-- START Data provided --

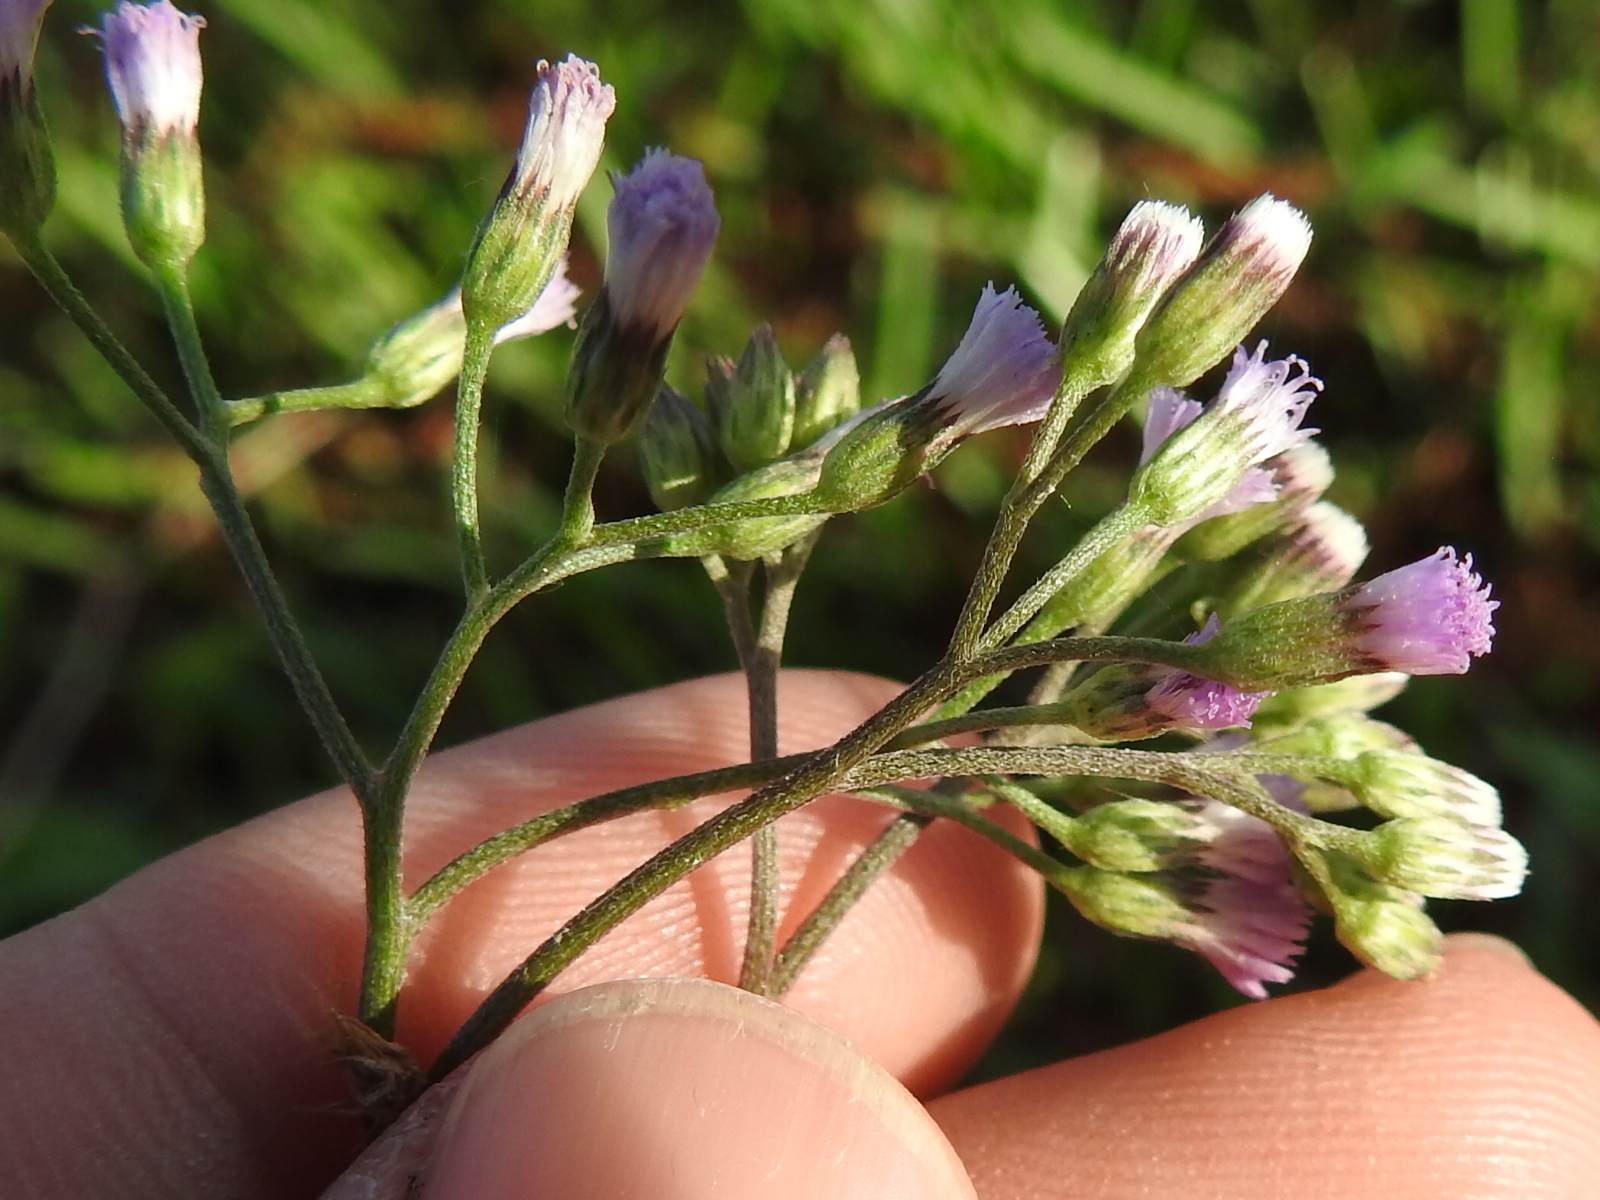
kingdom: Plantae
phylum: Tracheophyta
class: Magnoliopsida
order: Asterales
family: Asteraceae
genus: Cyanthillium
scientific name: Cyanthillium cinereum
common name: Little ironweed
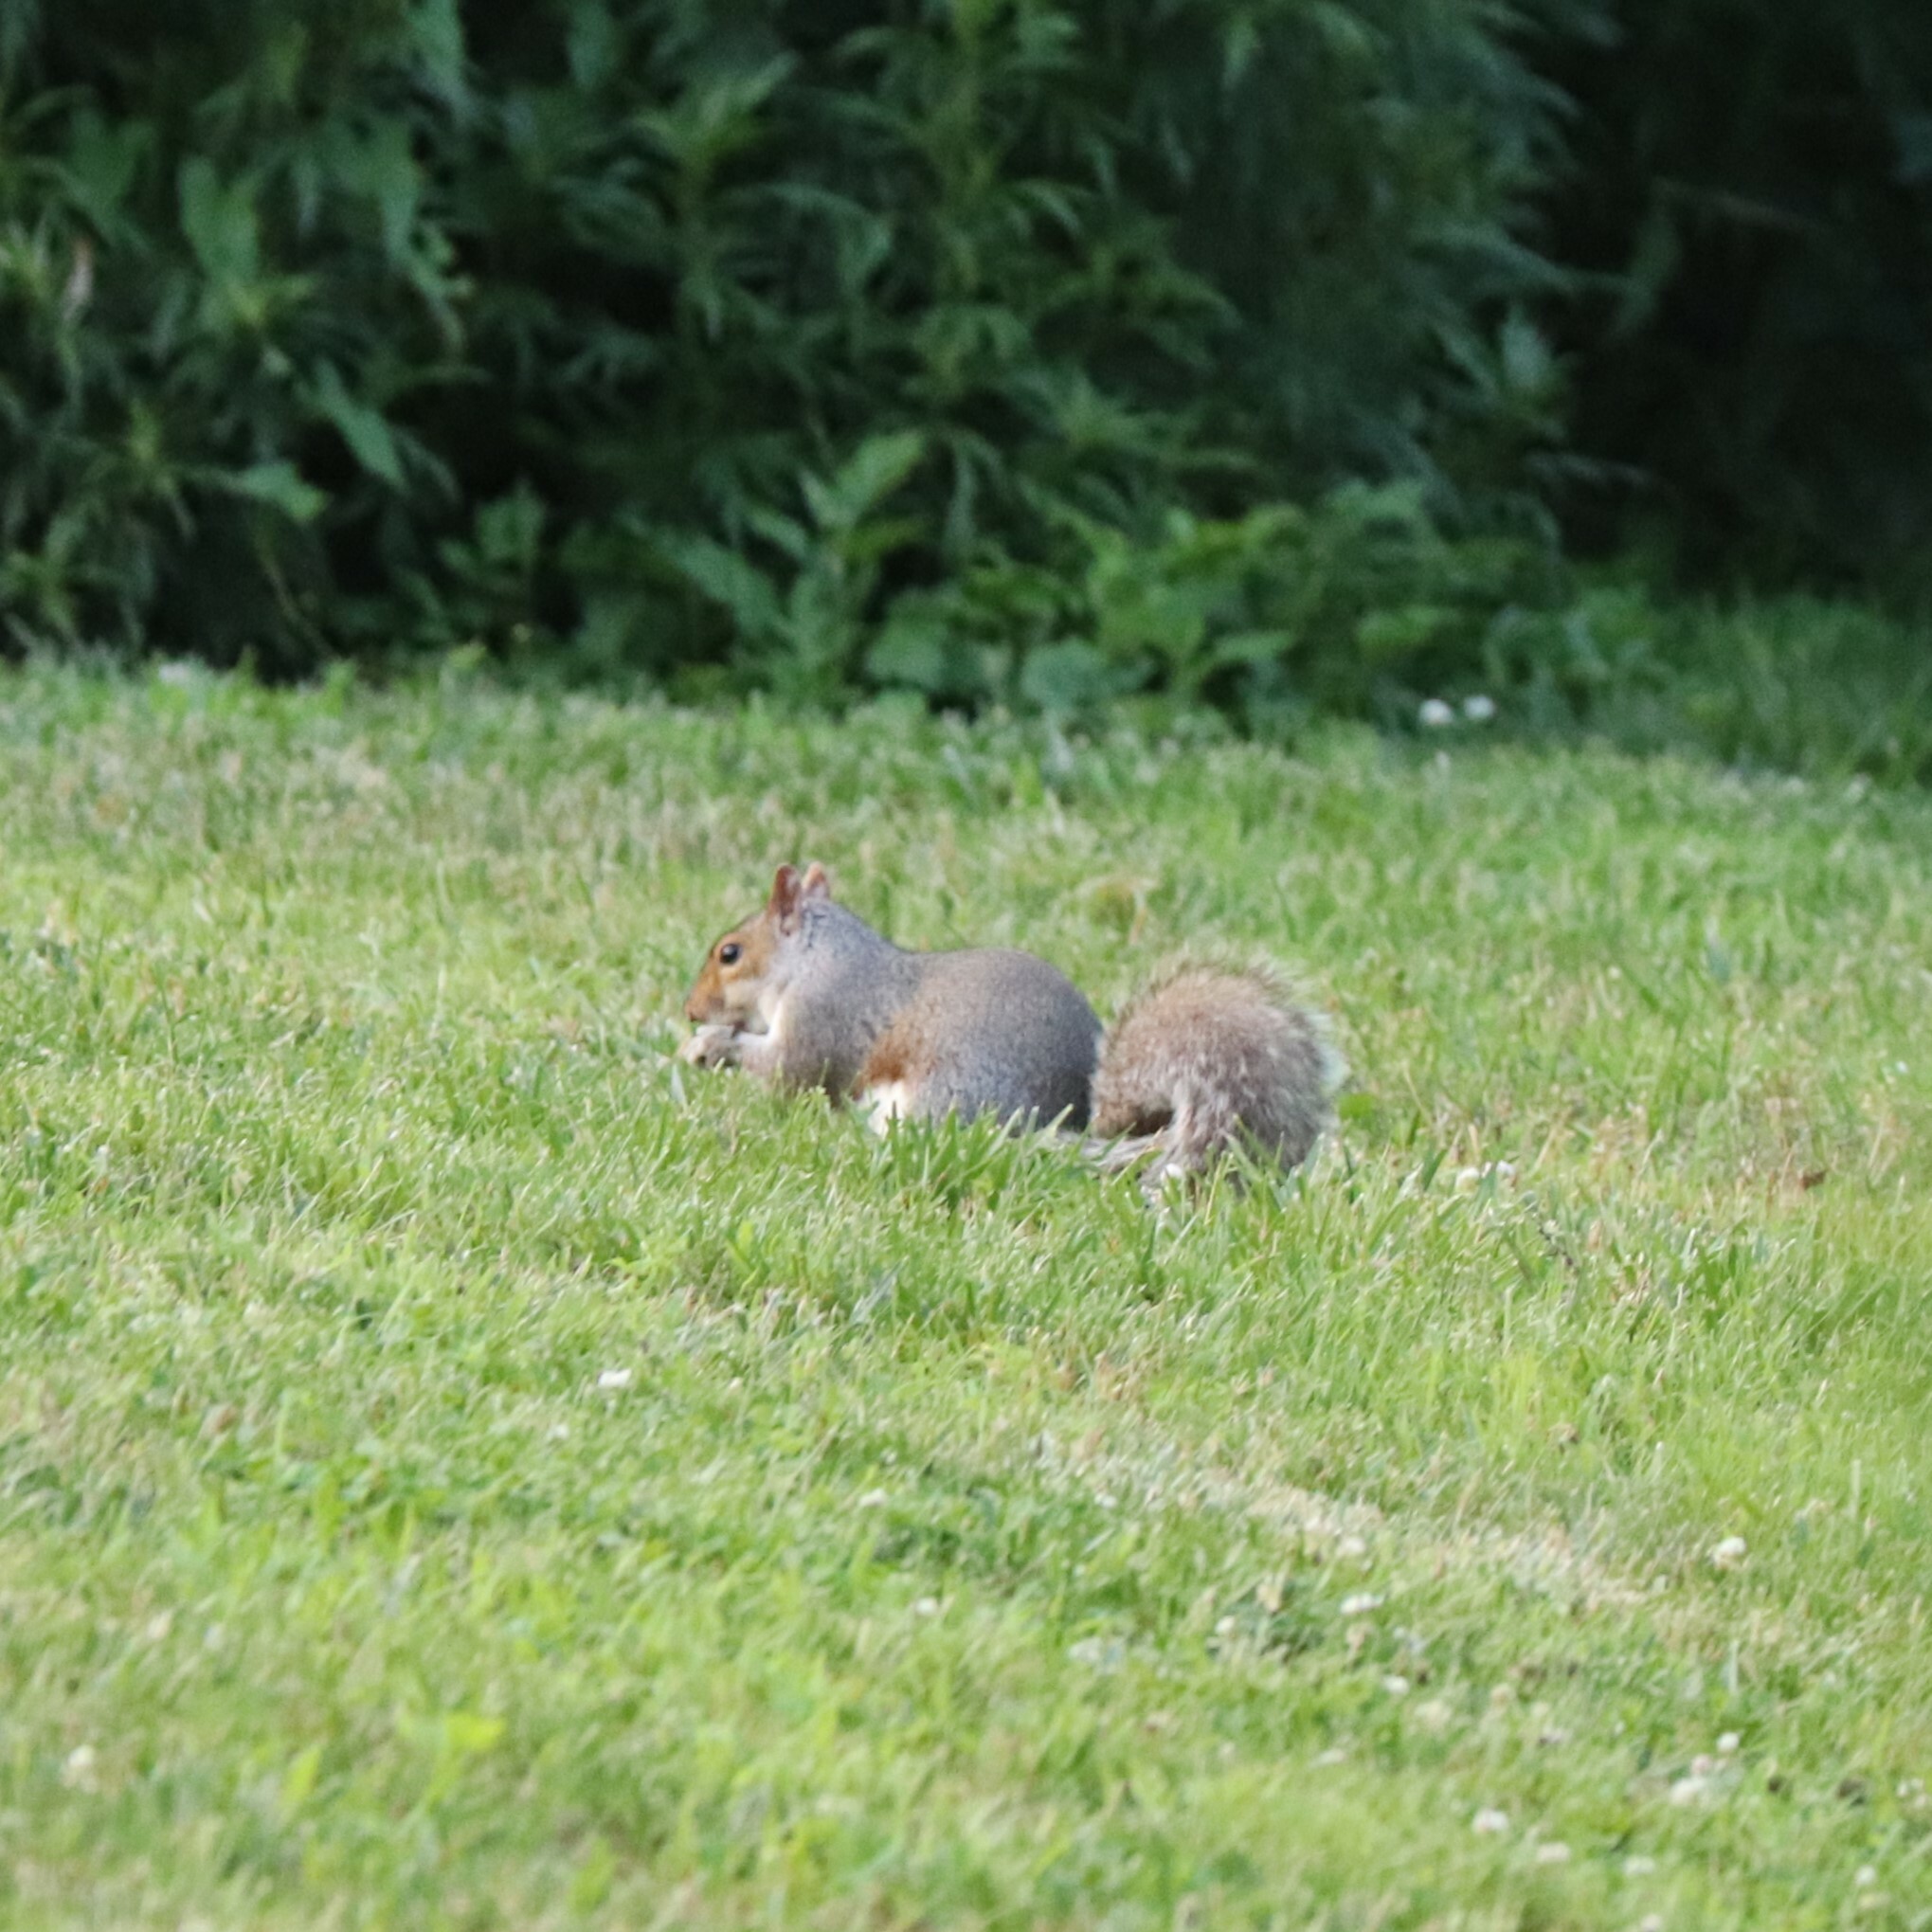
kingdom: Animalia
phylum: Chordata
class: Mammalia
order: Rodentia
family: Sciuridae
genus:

-- END Data provided --

Given task: Retype every line of the rows above word for word, leaving out the pictures.

Written answer:
kingdom: Plantae
phylum: Tracheophyta
class: Magnoliopsida
order: Asterales
family: Asteraceae
genus: Cyanthillium
scientific name: Cyanthillium cinereum
common name: Little ironweed
kingdom: Animalia
phylum: Chordata
class: Mammalia
order: Rodentia
family: Sciuridae
genus:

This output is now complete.